> **Aim of the exercise**: Searching the material below, find each line that includes the word "تحریک", and copy it.

> **Task inputs**:
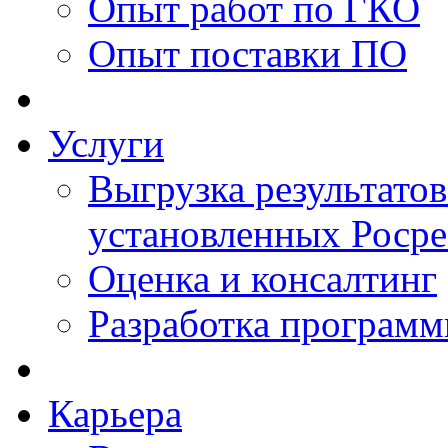
Опыт работ по ГКО
Опыт поставки ПО
Услуги
Выгрузка результатов
установленных Роср
Оценка и консалтинг
Разработка программ
Карьера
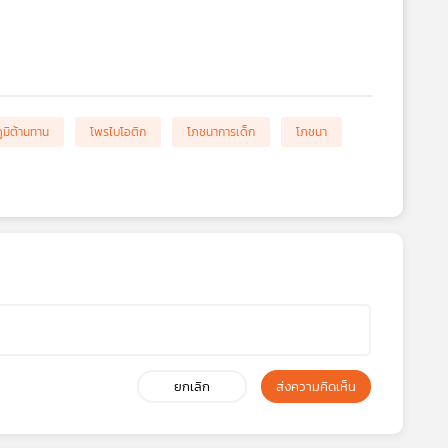
ูมิต้านทาน
โพรไบโอติก
โภชนาการเด็ก
โภชนา
ยกเลิก
ส่งความคิดเห็น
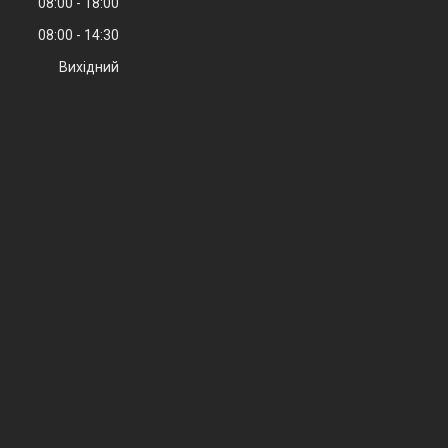
08:00
18:00
08:00
14:30
Вихідний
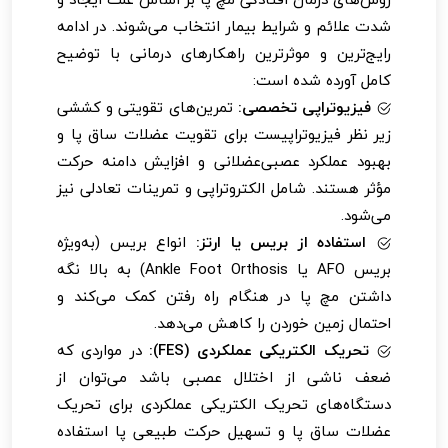
شدت علائم و شرایط بیمار انتخاب می‌شوند. در ادامه
رایج‌ترین و موثرترین راهکارهای درمانی با توضیح
کامل آورده شده است:
فیزیوتراپی تخصصی:
تمرین‌های تقویتی و کششی
زیر نظر فیزیوتراپیست برای تقویت عضلات ساق پا و
بهبود عملکرد عصبی‌عضلانی و افزایش دامنه حرکت
مؤثر هستند. شامل الکتروتراپی و تمرینات تعادلی نیز
می‌شود.
استفاده از بریس یا ارتز:
انواع بریس (به‌ویژه
بریس AFO یا Ankle Foot Orthosis) به بالا نگه
داشتن مچ پا در هنگام راه رفتن کمک می‌کند و
احتمال زمین خوردن را کاهش می‌دهد.
تحریک الکتریکی عملکردی (FES):
در مواردی که
ضعف ناشی از اختلال عصبی باشد می‌توان از
دستگاه‌های تحریک الکتریکی عملکردی برای تحریک
عضلات ساق پا و تسهیل حرکت طبیعی پا استفاده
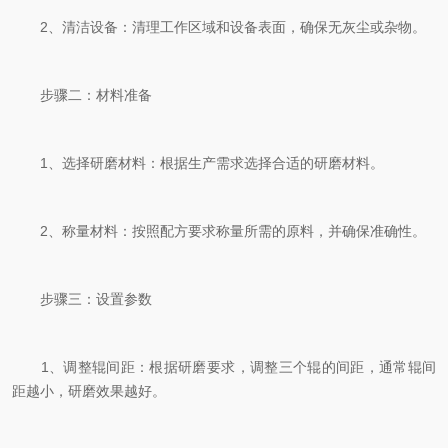
2、清洁设备：清理工作区域和设备表面，确保无灰尘或杂物。
步骤二：材料准备
1、选择研磨材料：根据生产需求选择合适的研磨材料。
2、称量材料：按照配方要求称量所需的原料，并确保准确性。
步骤三：设置参数
1、调整辊间距：根据研磨要求，调整三个辊的间距，通常辊间
距越小，研磨效果越好。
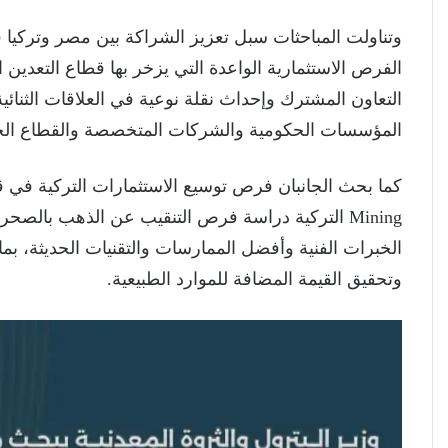
وتناولت المباحثات سبل تعزيز الشراكة بين مصر وتركيا 
الفرص الاستثمارية الواعدة التي يزخر بها قطاع التعدين 
التعاون المشترك وإحداث نقلة نوعية في العلاقات الثنائي
المؤسسات الحكومية والشركات المتخصصة والقطاع الخ
Mining التركية دراسة فرص التنقيب عن الذهب بالصح
الخبرات الفنية وأفضل الممارسات والتقنيات الحديثة، ب
وتحقيق القيمة المضافة للموارد الطبيعية.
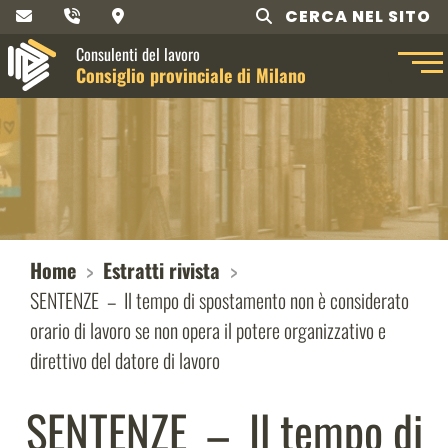
CERCA NEL SITO
Consulenti del lavoro
Consiglio provinciale di Milano
Home
Estratti rivista
SENTENZE – Il tempo di spostamento non è considerato
orario di lavoro se non opera il potere organizzativo e
direttivo del datore di lavoro
SENTENZE – Il tempo di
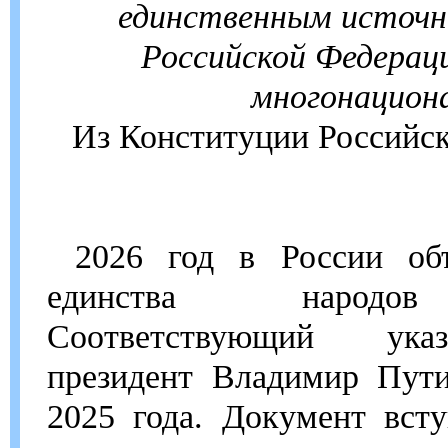
единственным источн
Российской Федераци
многонацион
Из Конституции Российс
2026 год в России об
единства народо
Соответствующий ука
президент Владимир Пути
2025 года. Документ вст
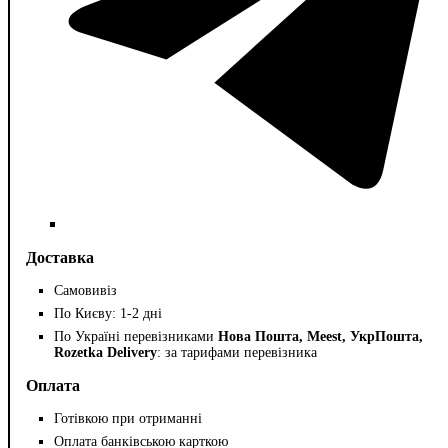
Доставка
Самовивіз
По Києву: 1-2 дні
По Україні перевізниками
Нова Пошта, Meest, УкрПошта,
Rozetka Delivery
: за тарифами перевізника
Оплата
Готівкою при отриманні
Оплата банківською карткою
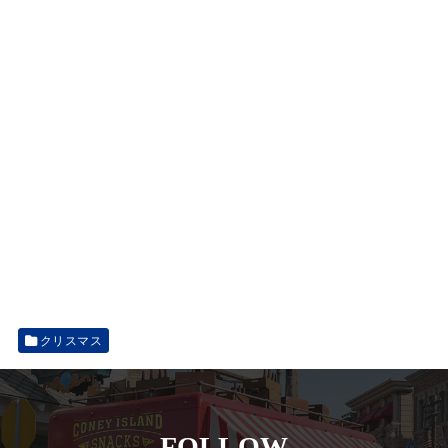
クリスマス
FOLLOW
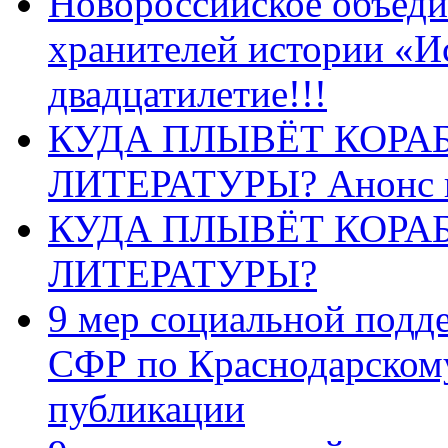
Новороссийское объеди
хранителей истории «И
двадцатилетие!!!
КУДА ПЛЫВЁТ КОРА
ЛИТЕРАТУРЫ? Анонс 
КУДА ПЛЫВЁТ КОРА
ЛИТЕРАТУРЫ?
9 мер социальной подд
СФР по Краснодарскому
публикации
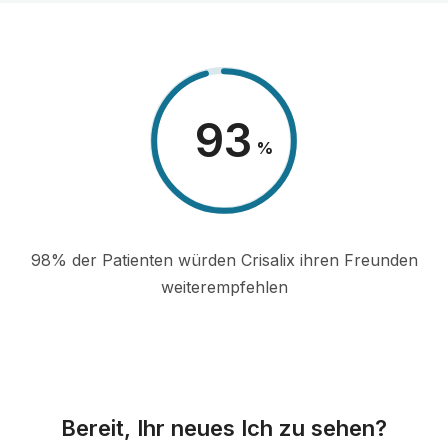
98
%
98% der Patienten würden Crisalix ihren Freunden
weiterempfehlen
Bereit, Ihr neues Ich zu sehen?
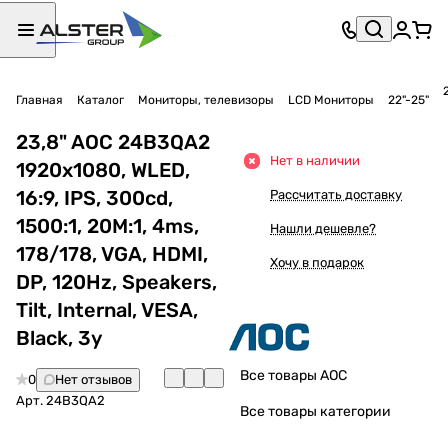
Главная
Каталог
Мониторы, телевизоры
LCD Мониторы
22"-25"
23,8" AOC 24B3QA2
Нет в наличии
1920х1080, WLED,
16:9, IPS, 300cd,
Рассчитать доставку
1500:1, 20M:1, 4ms,
Нашли дешевле?
178/178, VGA, HDMI,
Хочу в подарок
DP, 120Hz, Speakers,
Tilt, Internal, VESA,
Black, 3y
Все товары AOC
0
Нет отзывов
Арт.
24B3QA2
Все товары категории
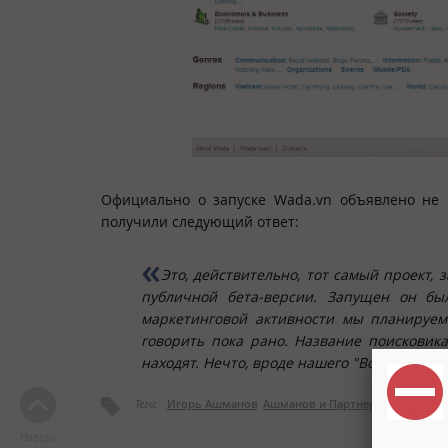
Официально о запуске Wada.vn объявлено не
получили следующий ответ:
Это, действительно, тот самый проект, 
публичной бета-версии. Запущен он бы
маркетинговой активности мы планируем 
говорить пока рано. Название поисковика
находят. Нечто, вроде нашего "Вот оно!"
Теги:
Игорь Ашманов
Ашманов и Партнеры
Поисковы
Наверх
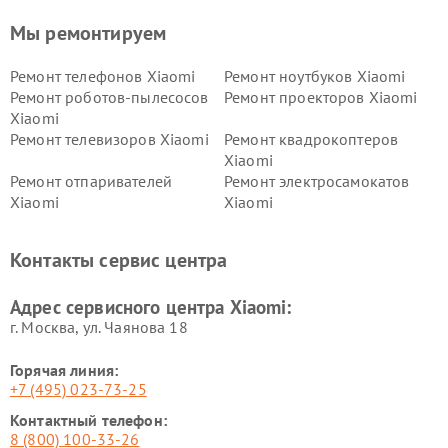
Мы ремонтируем
Ремонт телефонов Xiaomi
Ремонт ноутбуков Xiaomi
Ремонт роботов-пылесосов
Ремонт проекторов Xiaomi
Xiaomi
Ремонт телевизоров Xiaomi
Ремонт квадрокоптеров
Xiaomi
Ремонт отпаривателей
Ремонт электросамокатов
Xiaomi
Xiaomi
Ремонт электровелосипедов
Ремонт экшн-камер Xiaomi
Xiaomi
Контакты сервис центра
Ремонт стиральных машин
Ремонт смарт-часов Xiaomi
Xiaomi
Адрес сервисного центра Xiaomi:
г. Москва, ул. Чаянова 18
Горячая линия:
+7 (495) 023-73-25
Контактный телефон:
8 (800) 100-33-26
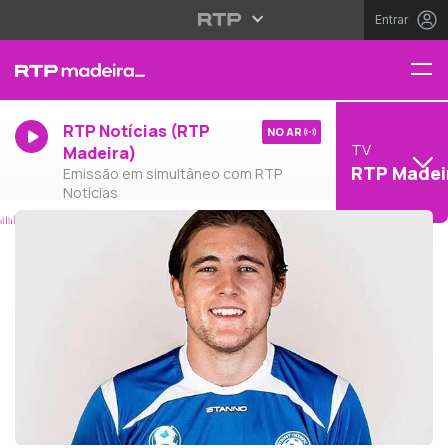
Entrar
RTP Notícias (RTP
NO AR
TV
Madeira)
RTP Madei
Emissão em simultâneo com RTP
Notícias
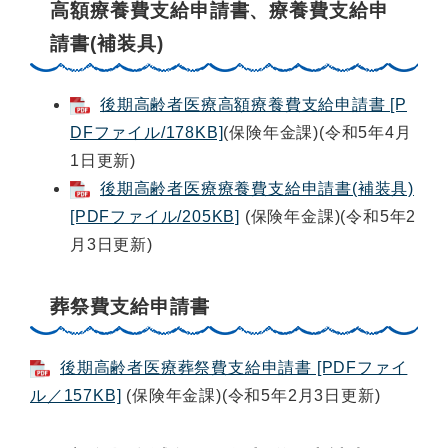
高額療養費支給申請書、療養費支給申
請書(補装具)
後期高齢者医療高額療養費支給申請書 [P
DFファイル/178KB]
(保険年金課)(令和5年4月
1日更新)
後期高齢者医療療養費支給申請書(補装具)
[PDFファイル/205KB]
(保険年金課)(令和5年2
月3日更新)
葬祭費支給申請書
後期高齢者医療葬祭費支給申請書 [PDFファイ
ル／157KB]
(保険年金課)(令和5年2月3日更新)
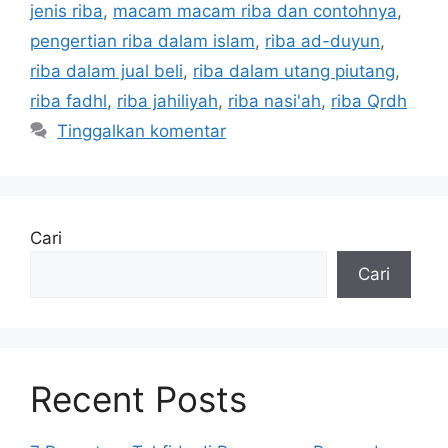
jenis riba
,
macam macam riba dan contohnya
,
pengertian riba dalam islam
,
riba ad-duyun
,
riba dalam jual beli
,
riba dalam utang piutang
,
riba fadhl
,
riba jahiliyah
,
riba nasi'ah
,
riba Qrdh
Tinggalkan komentar
Cari
Cari
Recent Posts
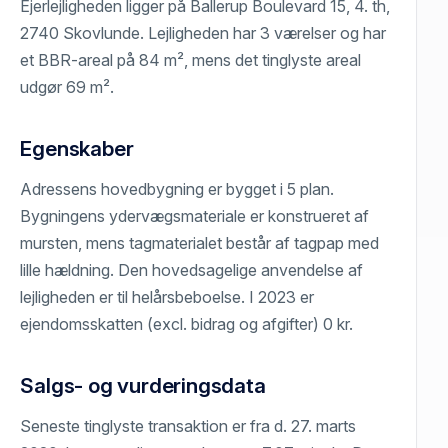
Ejerlejligheden ligger på Ballerup Boulevard 15, 4. th,
2740 Skovlunde. Lejligheden har 3 værelser og har
et BBR-areal på 84 m², mens det tinglyste areal
udgør 69 m².
Egenskaber
Adressens hovedbygning er bygget i 5 plan.
Bygningens ydervægsmateriale er konstrueret af
mursten, mens tagmaterialet består af tagpap med
lille hældning. Den hovedsagelige anvendelse af
lejligheden er til helårsbeboelse. I 2023 er
ejendomsskatten (excl. bidrag og afgifter) 0 kr.
Salgs- og vurderingsdata
Seneste tinglyste transaktion er fra d. 27. marts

> **Solution to this task**:
تحریک الکتریکی عملکردی (FES):
دستگاه‌های تحریک الکتریکی عملکردی برای تحریک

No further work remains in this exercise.